With our initial reactions starting to settle, there’s a chance to experience clarity.
Our capacity to perceive information is radically heightened—particularly subtle information.
When we ask ourselves, “What do I know?” we’re giving ourselves space to tune into our intuition.
Parking the critical mind for a moment, we have a chance to perceive our inner whispers.
If we’re not practiced at this, it’s important to be attentive and aware of the subtle information we perceive, our inner knowing can speak through any of our senses.
It could come in the form of a sensation, an intensity in the body, a vision, a memory, words of our inner voice, or we may get an inspired impulse to act.
If it’s hazy or ambiguous, just ask for more clarity.
The key is learning how to translate these signals into useful information we can apply practically.
It takes practice to function this way and learn to trust it—however, when we do, it creates dramatic changes in our realities.
Recently, I found myself annoyed with someone in my life. I felt highly charged, though I didn’t express it directly to this person.
I eventually settled myself, asked my first question, and instantly the intensity eased when I realized what I was telling myself about this person wasn’t, in fact, true.
Then I asked what was really going on—what do I know?
Suddenly, I perceived this person’s deeper loneliness and desire for connection.
It shocked me. It never occurred to me on a conscious level, but as soon as I perceived it I felt such a lightness. I softened entirely.
Soon afterwards, I contacted the person and arranged to meet up.
Well, holy moly! Talk about a different dynamic—this person lit up and totally shifted their demeanor toward me.
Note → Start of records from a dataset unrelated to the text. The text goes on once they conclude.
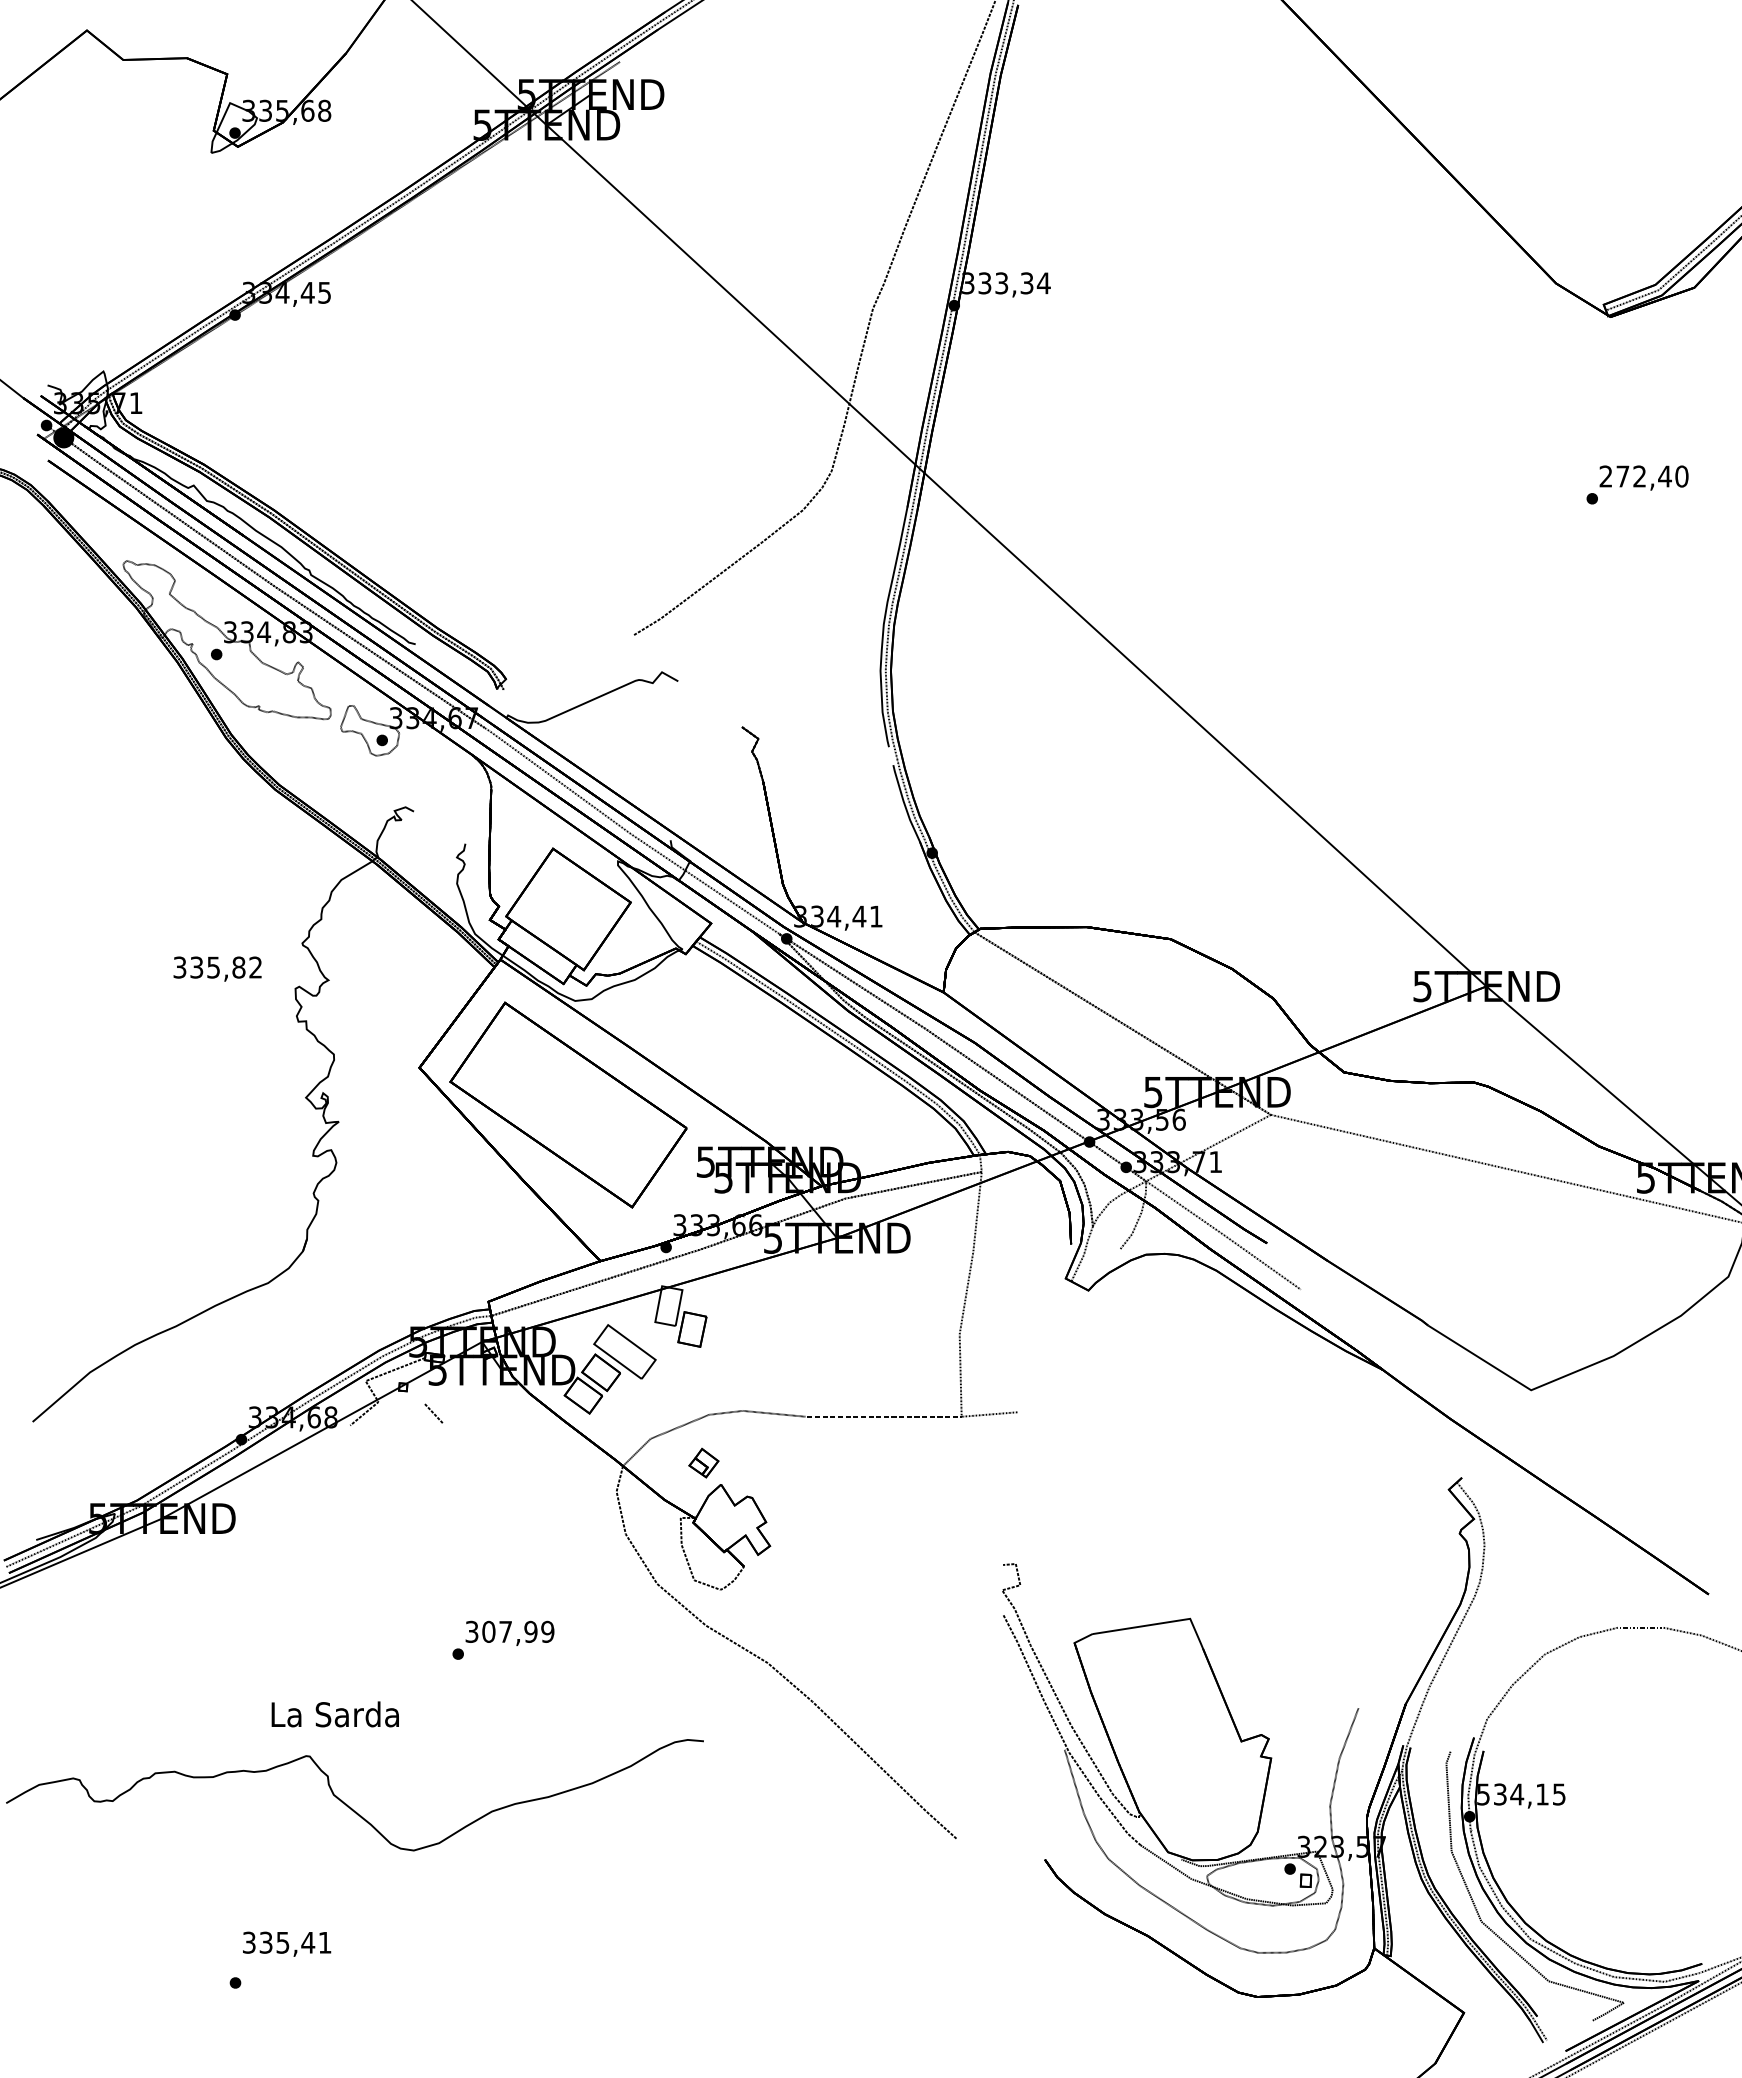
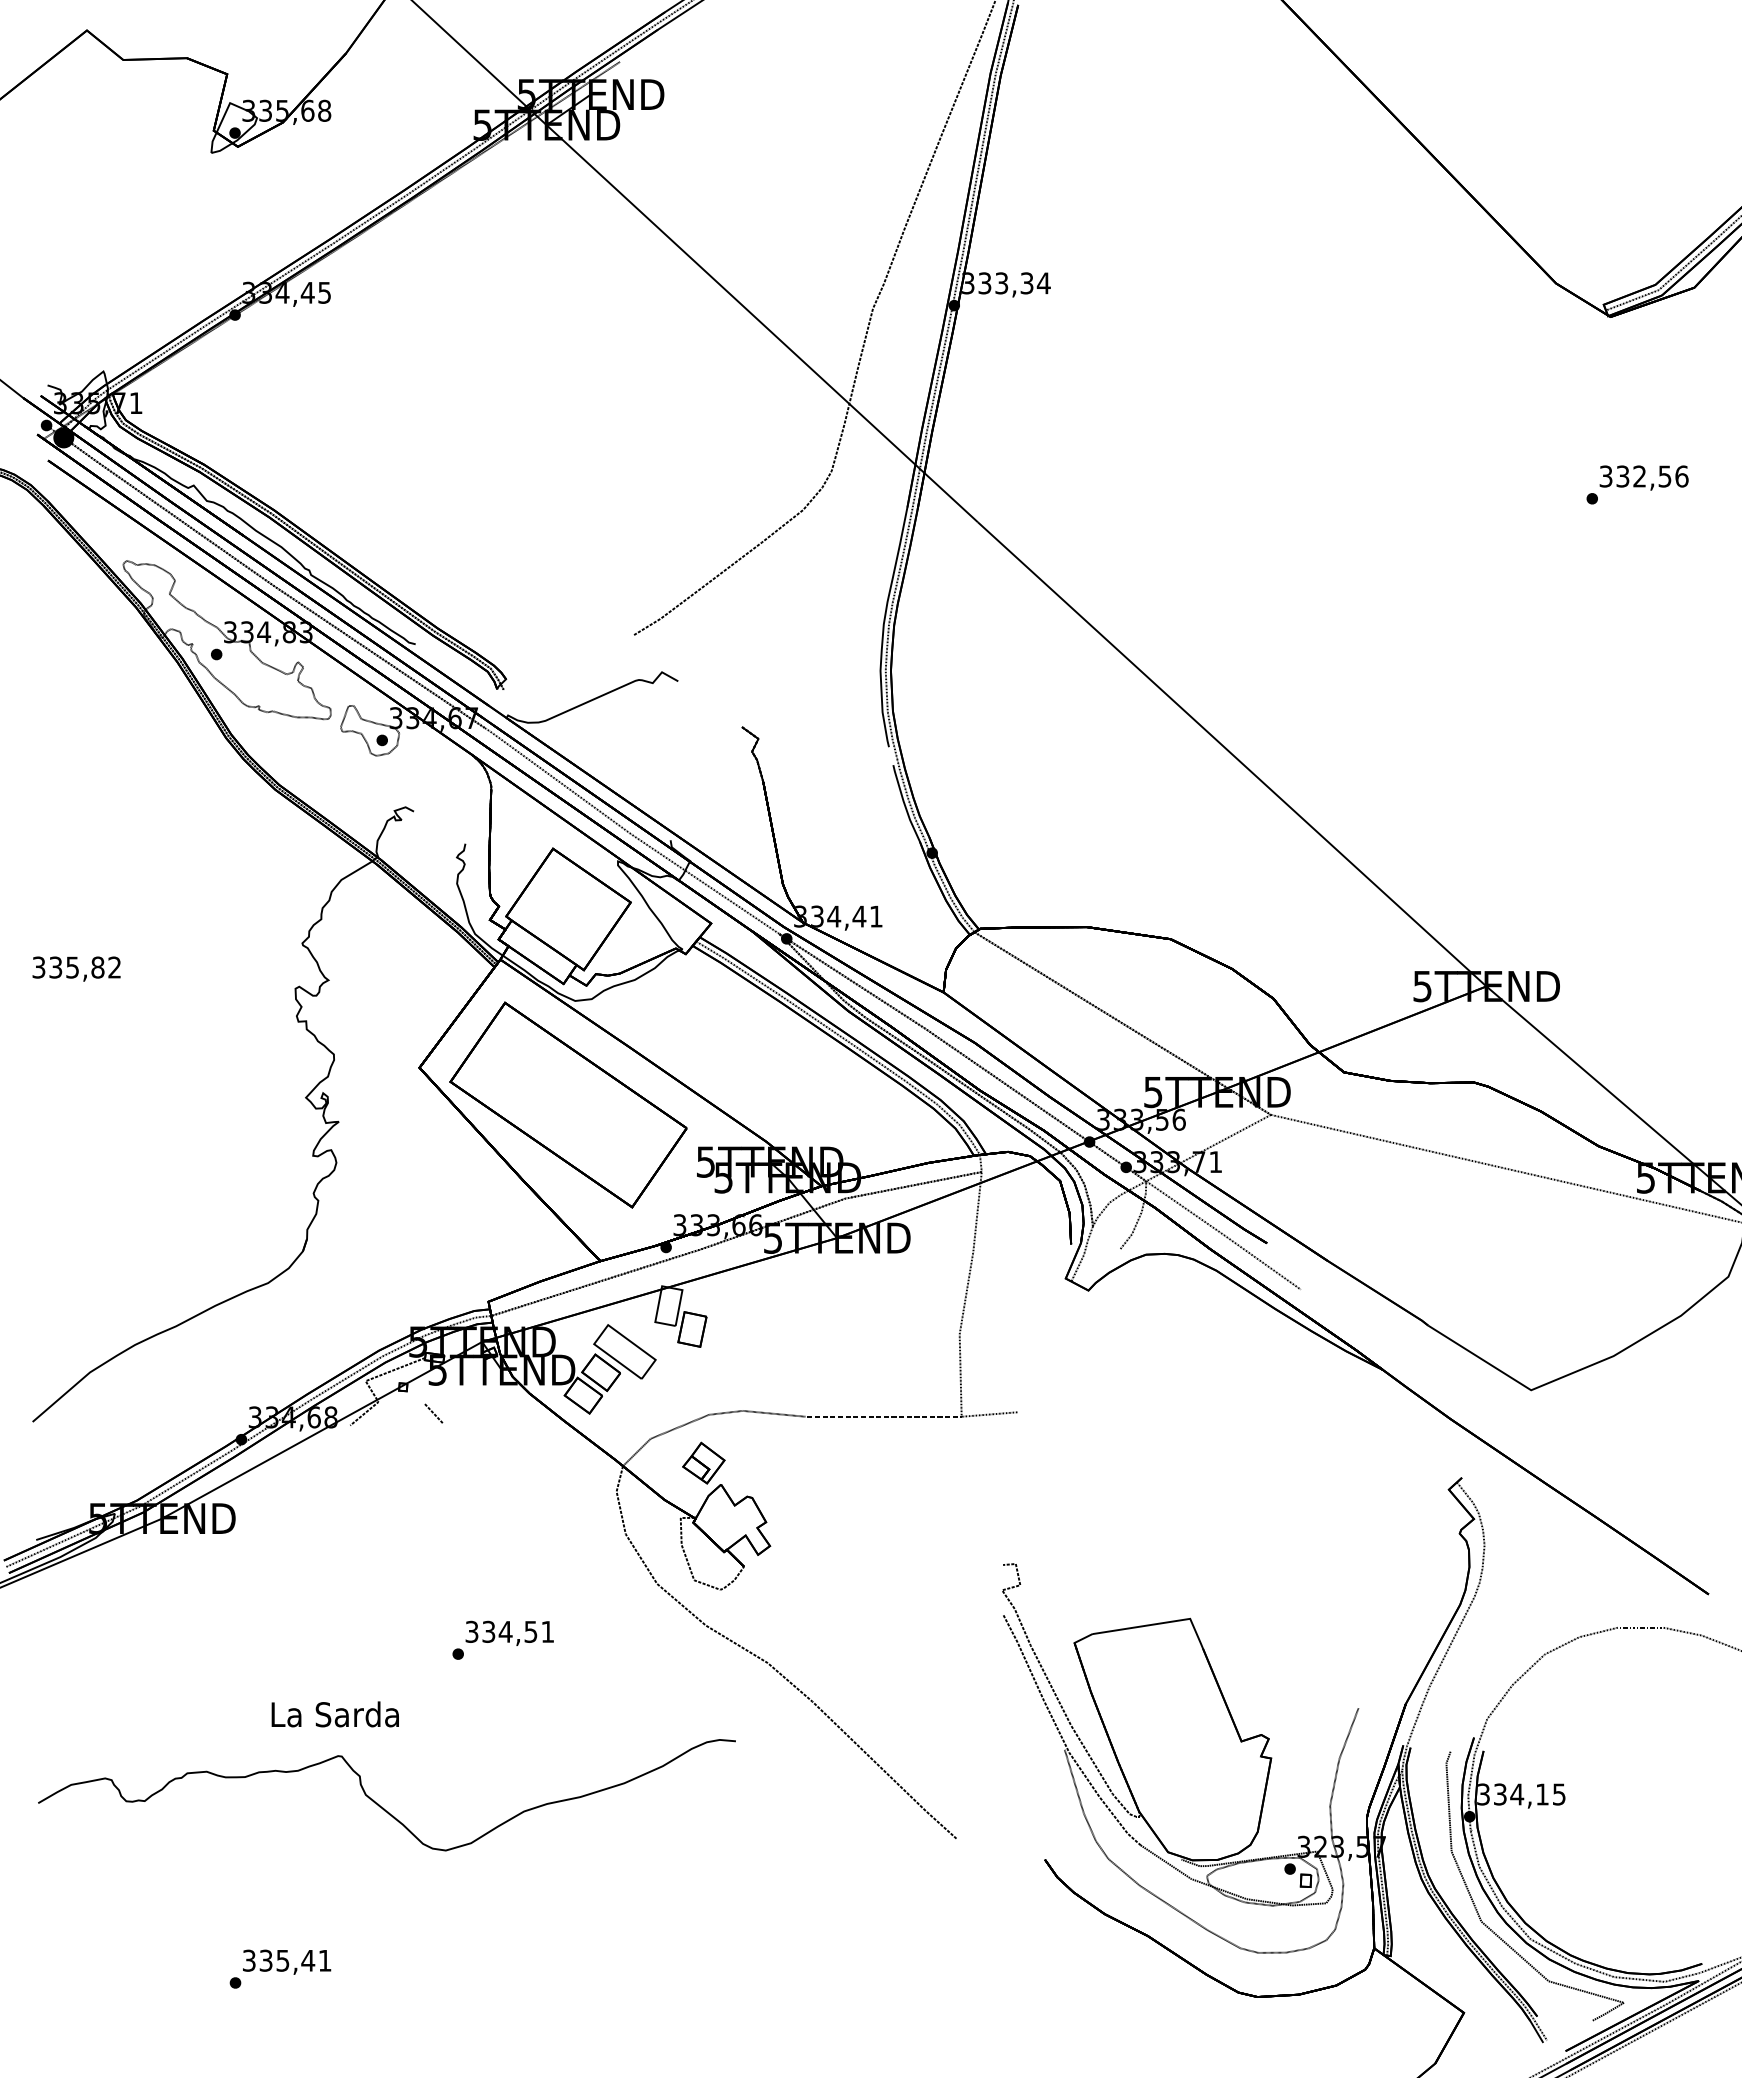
text at (1643, 476): 272,40 -> 332,56
text at (217, 968) position: (217, 968) -> (76, 968)
part at (703, 1462) size: 32x32 px -> 44x44 px
text at (518, 1631): 307,99 -> 334,51
text at (1483, 1793): 534,15 -> 334,15
curve at (346, 1803) position: (346, 1803) -> (378, 1803)
text at (287, 1943) position: (287, 1943) -> (287, 1961)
If I had kept believing the B.S. my mind was telling me, blaming and playing the victim, it would have just perpetuated suffering for both of us.
Taking on an expanded perspective relieved me of all my judgements, gave me new awareness, and helped me feel really good.
#3. If this was a dream, what would I want to happen?
So this question is a little cracker.
Initially, it can be the most challenging of the three.
Prying our attention off the issue and redirecting it toward a preferred outcome is unfamiliar territory for most of us.
There’s often a nagging tug to come back to the initial problem, and keep things “real.”
Persistence is worth it though, as this is such a powerful way to derail ourselves from recreating the same old looping patterns and repetitive experiences.
It opens us up to consider new choices and make room for something entirely different to unfold.
Also, as we think of our preferred scenarios playing out, we start to feel better instantly.
As we relax, things change so much faster.
A great place to start is going back to the initial moment that triggered us and identify what we felt we were being denied in that moment.
What was threatened? Love? Self-worth? Security? Our future?
Once we become aware of the underlying threat, reverse it as the foundation for envisioning a new, preferred outcome.
For instance, if we’re triggered because someone owes us money and they’re refusing to pay, our preferred outcome might be to have total financial ease.
As our attention is redirected in this way, we get a stream of new ideas, inspired choices, and things can present themselves in ways beyond what we could have imagined.
So, in summary:
#1 assists us in becoming present as we observe our story and what it is creating.
#2 creates space for us to tap into our intuition as the source of an all-encompassing perspective.
#3 helps us clarify our intentions and redirect or attention toward a preferred outcome.
When all three happening at once—boom—we venture into the realm of mind over matter!
This is the essence of true power and liberation.